■ **AIM OF THE TASK**
In the answer, each line must appear exactly as in the records, and no picture may appear.
--- AVAILABLE DATA Enclosed Below ---
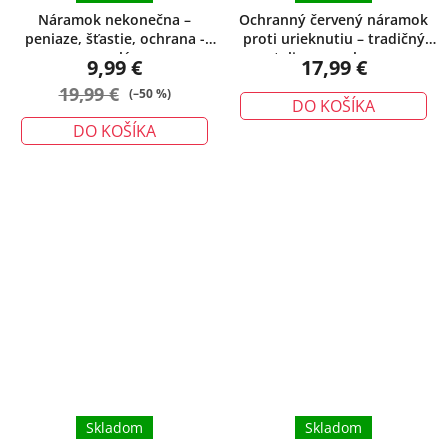
Náramok nekonečna –
Ochranný červený náramok
peniaze, šťastie, ochrana -
proti urieknutiu – tradičný
malý
talizman ochrany
9,99 €
17,99 €
19,99 €
(–50 %)
DO KOŠÍKA
DO KOŠÍKA
Skladom
Skladom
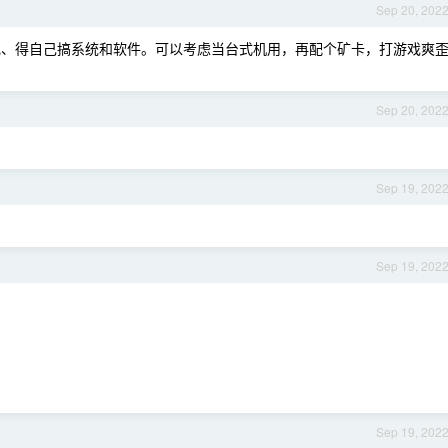
Sep 20, 202
、得自己搞系统和软件。可以考虑当台式机用，再配个矿卡，打游戏爽
Sep 20, 202
Sep 19, 202
。
Sep 19, 202
；
Sep 19, 202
--- End of Enclosed AVAILABLE DATA ---
■ **REPLY TO THE TASK**
Náramok nekonečna –
Ochranný červený náramok
peniaze, šťastie, ochrana -
proti urieknutiu – tradičný
malý
talizman ochrany
9,99 €
17,99 €
19,99 €
(–50 %)
DO KOŠÍKA
DO KOŠÍKA
Skladom
Skladom
Sep 20, 202
、得自己搞系统和软件。可以考虑当台式机用，再配个矿卡，打游戏爽
Sep 20, 202
Sep 19, 202
。
Sep 19, 202
；
Sep 19, 202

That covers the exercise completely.